Mas ya, enrojecidos por el fuego, estallan los montes, y por horados y espeluncas, hileras de volcanes escupen los derretidos tesoros de sus entrañas, que las verdeantes planicies aparan en su falda.


Y las volcadas ánforas manan hasta agotarse auríferos arroyos de virginal fulgor; por él, al verse atestado el cielo de chispas y de humo, diera el de los luceros que rutilan en su fondo.

Al deshacerse el litarge en aljofaradas madejas, mézclase el preciado oro en copos de gualda espuma, y descienden de ribazo en ribazo, guiados por el íris, á travesear, cual niños, á los pensiles catalanes.


Así, cuando floran la malva y el romero, rosada miel de colmena viértese en las campiña; y así al despertarse, riente el sol, tras la alborada, con su rubia cabellera enmanta los cielos.

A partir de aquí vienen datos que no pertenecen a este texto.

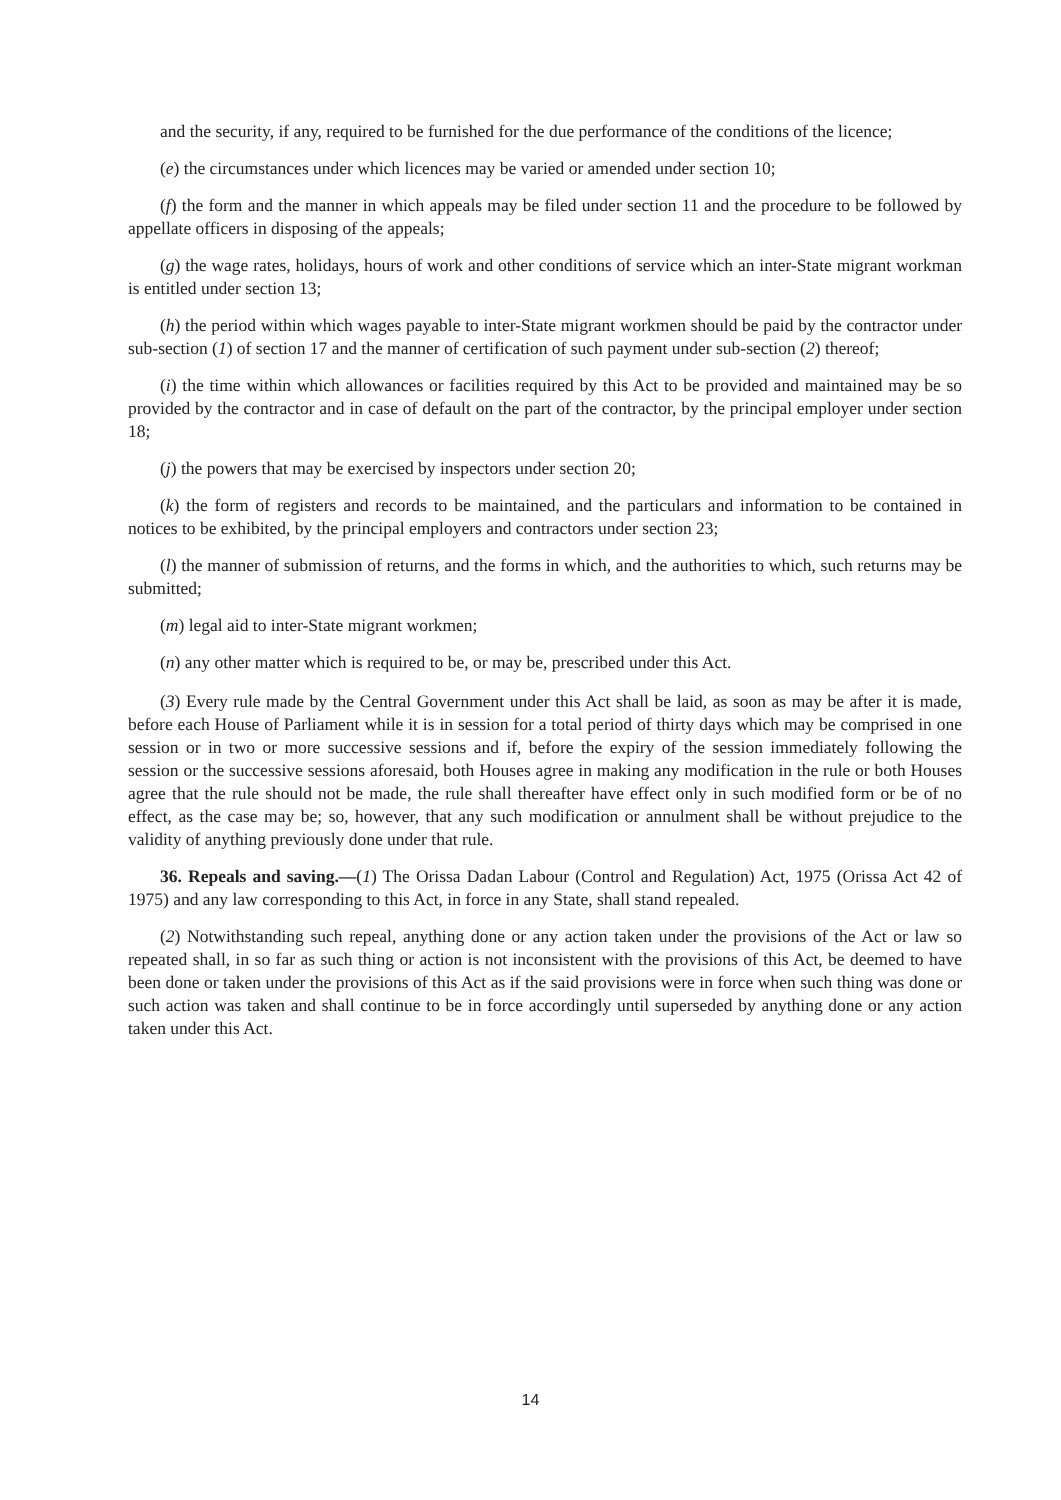and the security, if any, required to be furnished for the due performance of the conditions of the licence;
(e) the circumstances under which licences may be varied or amended under section 10;
(f) the form and the manner in which appeals may be filed under section 11 and the procedure to be followed by appellate officers in disposing of the appeals;
(g) the wage rates, holidays, hours of work and other conditions of service which an inter-State migrant workman is entitled under section 13;
(h) the period within which wages payable to inter-State migrant workmen should be paid by the contractor under sub-section (1) of section 17 and the manner of certification of such payment under sub-section (2) thereof;
(i) the time within which allowances or facilities required by this Act to be provided and maintained may be so provided by the contractor and in case of default on the part of the contractor, by the principal employer under section 18;
(j) the powers that may be exercised by inspectors under section 20;
(k) the form of registers and records to be maintained, and the particulars and information to be contained in notices to be exhibited, by the principal employers and contractors under section 23;
(l) the manner of submission of returns, and the forms in which, and the authorities to which, such returns may be submitted;
(m) legal aid to inter-State migrant workmen;
(n) any other matter which is required to be, or may be, prescribed under this Act.
(3) Every rule made by the Central Government under this Act shall be laid, as soon as may be after it is made, before each House of Parliament while it is in session for a total period of thirty days which may be comprised in one session or in two or more successive sessions and if, before the expiry of the session immediately following the session or the successive sessions aforesaid, both Houses agree in making any modification in the rule or both Houses agree that the rule should not be made, the rule shall thereafter have effect only in such modified form or be of no effect, as the case may be; so, however, that any such modification or annulment shall be without prejudice to the validity of anything previously done under that rule.
36. Repeals and saving.—(1) The Orissa Dadan Labour (Control and Regulation) Act, 1975 (Orissa Act 42 of 1975) and any law corresponding to this Act, in force in any State, shall stand repealed.
(2) Notwithstanding such repeal, anything done or any action taken under the provisions of the Act or law so repeated shall, in so far as such thing or action is not inconsistent with the provisions of this Act, be deemed to have been done or taken under the provisions of this Act as if the said provisions were in force when such thing was done or such action was taken and shall continue to be in force accordingly until superseded by anything done or any action taken under this Act.
14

Con él ciñéronse los montes, coronáronse los valles, avergonzando con su brillo el de las trémulas estrellas; con nueva lluvia de rosas enjoyáronse los rosales, y con nuevo rocío de oro, acebos y tomillos.


La pirenaica Venus puso nombre á Portvendres, el abrasador incendio al antiguo Pirene, y, al cuajarse el virginal líquido en cuenco de esmeralda, dió á Conflent aun más agraciado nombre.


Cuando los lacrimosos levantes fueron, con sus rociadores de nubes, apagando el monte, en su cúspide, bañada por el albor del naciente día, depositó las cenizas de Pirene, embeleso de su corazón.

Y desalmenando de picos y resaltos aquella comarca, descrestando montes y descabezando cerros, un mausoleo erigióle de sierras sobre sierras, que sobrepuestas, sin orden, hacen gemir el orbe.


Desde tal hazaña de Hércules, pudo mi dulce Cataluña asentarse al abrigo de otro castillo de rocas; más distante durmió España de Francia su vecina, que alargóse hasta el mar el brumoso Pirine.


En trabajo tan ciclópeo, desazónale la sed; y, para abrevarse con sangre de su enemigo Gerión, por las vertientes, que amarillean con el oro de distinta cosecha, desciende, hecho un tigre, de Creus á Montjuich.


Allí, postrándose humilde ante el altar de Júpiter, oró, y, volviendo los ojos á las olas, ve venir meciéndose cortadora barca, cual cisne de blancas alas nadando entre escollos.


Una ciudad fundar promete á su regreso, que difunda por el orbe de aquella barca el nombre, y, que cual cedro al verla crecida y gallarda, —Es de Alcides la gigante hija,— exclamen todos.

No en vano para ella pidió el tridente al poderoso Dios de las aguas, y á Júpiter el rayo; que si con leyes, ¡oh, Barcelona! enfrenaste los mares, centellas fueron un tiempo tus barras en los campos de batalla.